[Opening Data section section]
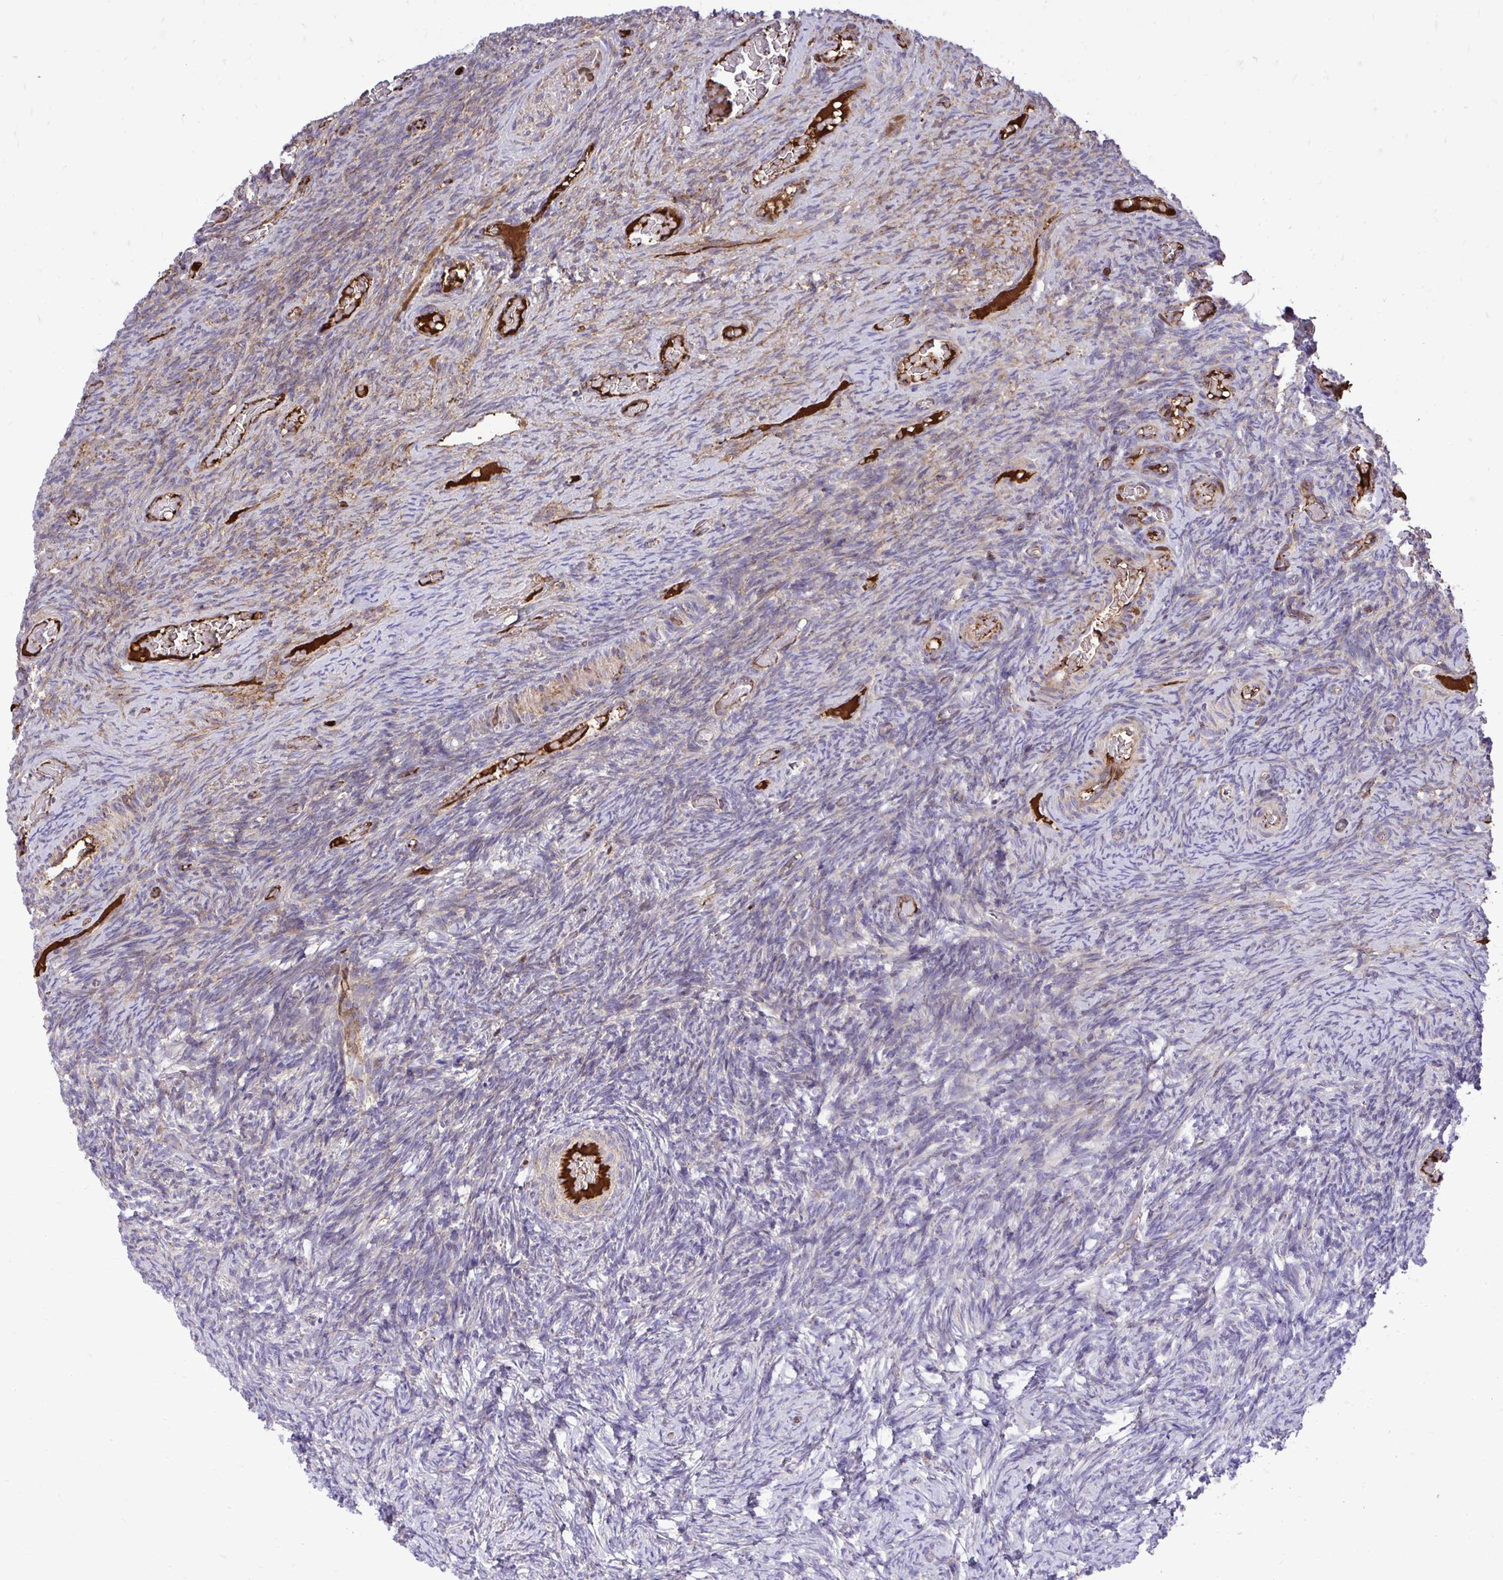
{"staining": {"intensity": "weak", "quantity": "<25%", "location": "cytoplasmic/membranous"}, "tissue": "ovary", "cell_type": "Ovarian stroma cells", "image_type": "normal", "snomed": [{"axis": "morphology", "description": "Normal tissue, NOS"}, {"axis": "topography", "description": "Ovary"}], "caption": "Immunohistochemical staining of unremarkable ovary displays no significant staining in ovarian stroma cells. Nuclei are stained in blue.", "gene": "ATP13A2", "patient": {"sex": "female", "age": 34}}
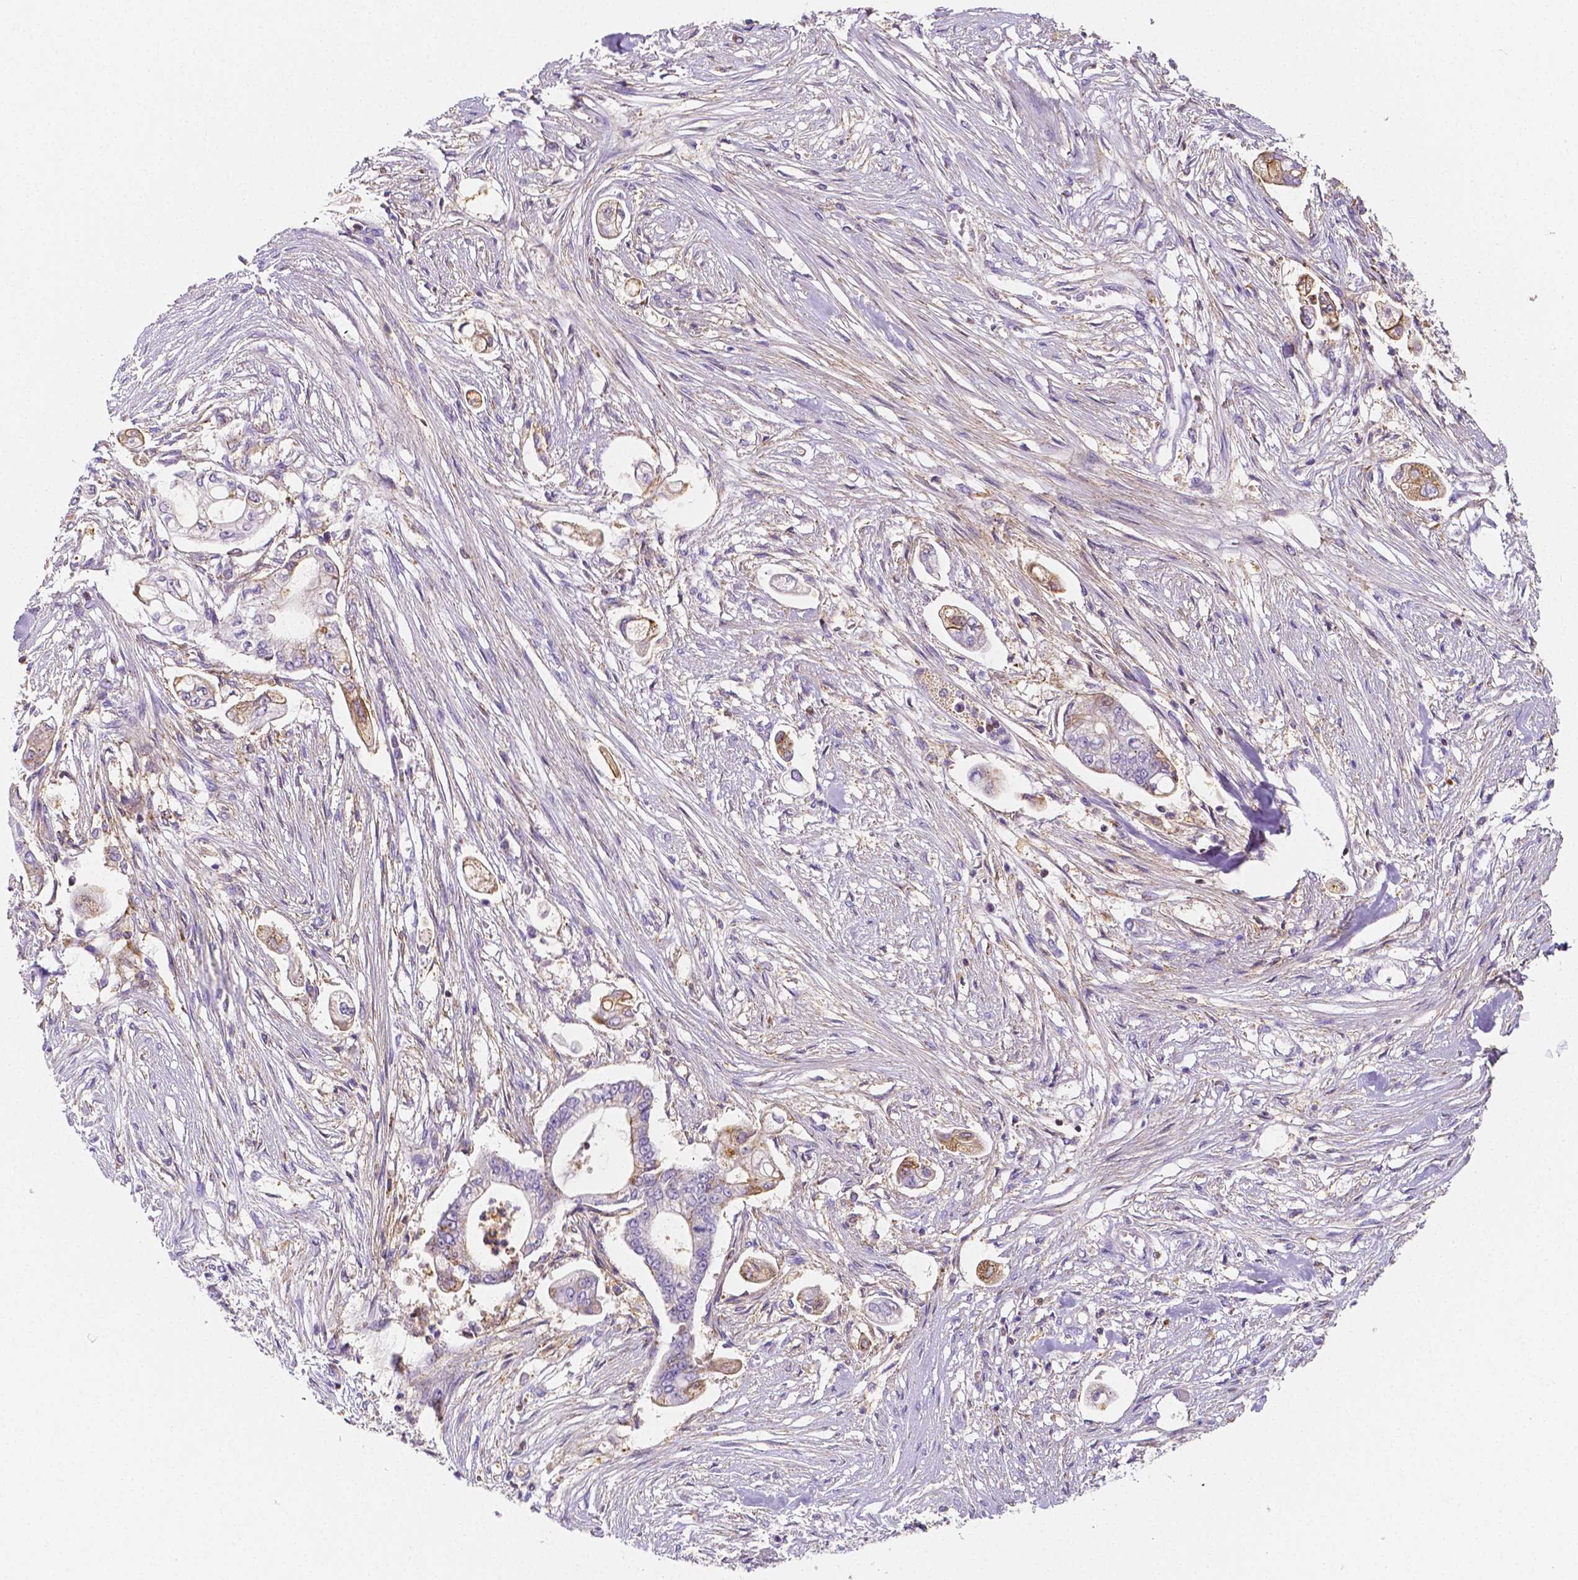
{"staining": {"intensity": "weak", "quantity": "<25%", "location": "cytoplasmic/membranous"}, "tissue": "pancreatic cancer", "cell_type": "Tumor cells", "image_type": "cancer", "snomed": [{"axis": "morphology", "description": "Adenocarcinoma, NOS"}, {"axis": "topography", "description": "Pancreas"}], "caption": "Pancreatic cancer was stained to show a protein in brown. There is no significant staining in tumor cells. (DAB (3,3'-diaminobenzidine) immunohistochemistry with hematoxylin counter stain).", "gene": "GABRD", "patient": {"sex": "female", "age": 69}}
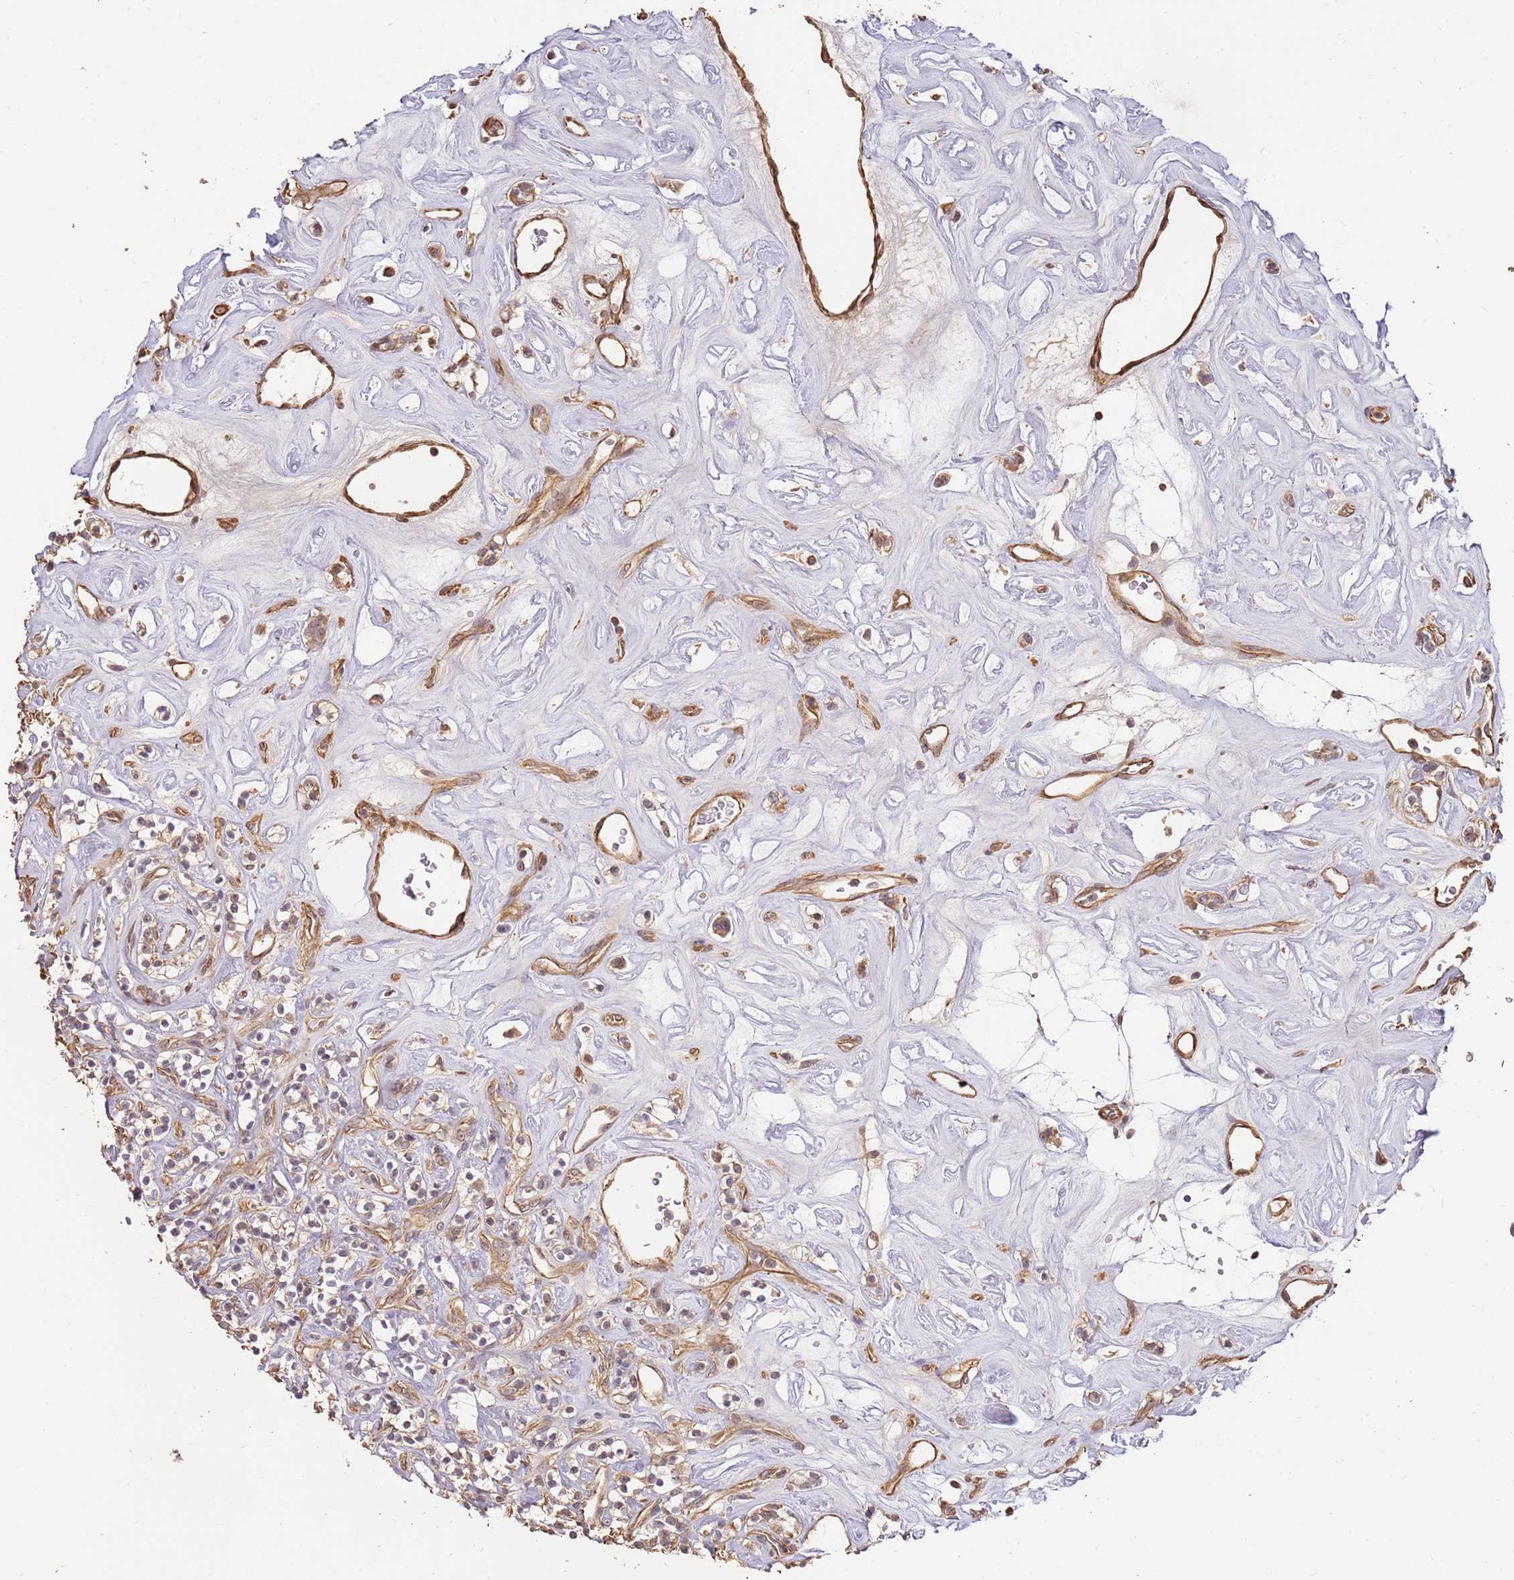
{"staining": {"intensity": "negative", "quantity": "none", "location": "none"}, "tissue": "renal cancer", "cell_type": "Tumor cells", "image_type": "cancer", "snomed": [{"axis": "morphology", "description": "Adenocarcinoma, NOS"}, {"axis": "topography", "description": "Kidney"}], "caption": "IHC histopathology image of neoplastic tissue: human renal cancer stained with DAB demonstrates no significant protein positivity in tumor cells. The staining is performed using DAB brown chromogen with nuclei counter-stained in using hematoxylin.", "gene": "SURF2", "patient": {"sex": "male", "age": 77}}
[Closing Data section section]
◆ Exercise details ◆
Nothing but the lines from the one holding "cancer was stained" through the last line of the listing should appear in the answer, copied exactly and without pictures.

◆ Output for this exercise ◆
{"staining": {"intensity": "weak", "quantity": "<25%", "location": "cytoplasmic/membranous"}, "tissue": "pancreatic cancer", "cell_type": "Tumor cells", "image_type": "cancer", "snomed": [{"axis": "morphology", "description": "Adenocarcinoma, NOS"}, {"axis": "topography", "description": "Pancreas"}], "caption": "Pancreatic cancer was stained to show a protein in brown. There is no significant staining in tumor cells. (DAB (3,3'-diaminobenzidine) immunohistochemistry with hematoxylin counter stain).", "gene": "GABRD", "patient": {"sex": "female", "age": 69}}
{"staining": {"intensity": "negative", "quantity": "none", "location": "none"}, "tissue": "renal cancer", "cell_type": "Tumor cells", "image_type": "cancer", "snomed": [{"axis": "morphology", "description": "Adenocarcinoma, NOS"}, {"axis": "topography", "description": "Kidney"}], "caption": "IHC histopathology image of neoplastic tissue: human renal cancer stained with DAB demonstrates no significant protein positivity in tumor cells. The staining is performed using DAB brown chromogen with nuclei counter-stained in using hematoxylin.", "gene": "SURF2", "patient": {"sex": "male", "age": 77}}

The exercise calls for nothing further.